Morgan Stanley hired a New York-based team of private-wealth advisers from Credit Suisse Group AG who advise on more than $5 billion in assets.
The 13-person team is led by Richard Zinman, Anthony Dertouzos and John Moreno, according to an e-mailed statement from Morgan Stanley. The three advisers previously worked at Smith Barney, which Morgan Stanley later bought, before leaving for Zurich-based Credit Suisse in 2008.
Credit Suisse, which is shuttering its U.S. private-banking business, reached an agreement last month with Wells Fargo & Co., giving the latter more detailed information on advisers and clients and an inside track to hire them. Still, the head of Wells Fargo’s wealth-management business said last week that there’s a “feeding frenzy” for top Credit Suisse advisers and that some other banks are offering higher recruitment bonuses.
Morgan Stanley earned $1.61 billion from wealth management in the first nine months of 2015, up 17 percent from the same period a year earlier.

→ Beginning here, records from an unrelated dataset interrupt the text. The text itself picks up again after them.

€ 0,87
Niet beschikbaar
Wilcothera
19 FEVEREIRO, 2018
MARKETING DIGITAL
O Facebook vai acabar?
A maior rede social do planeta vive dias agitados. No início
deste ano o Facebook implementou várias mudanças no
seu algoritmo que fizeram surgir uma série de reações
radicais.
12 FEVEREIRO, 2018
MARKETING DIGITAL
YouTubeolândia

The firm has boosted margins in the business, in part by lending more to individual clients and increasing the amount of customer funds in fee-based accounts.
Morgan Stanley has one of the largest wealth-management businesses, with $1.93 trillion of client assets at the end of September, driven by its purchase of Smith Barney from Citigroup Inc. in the wake of the financial crisis.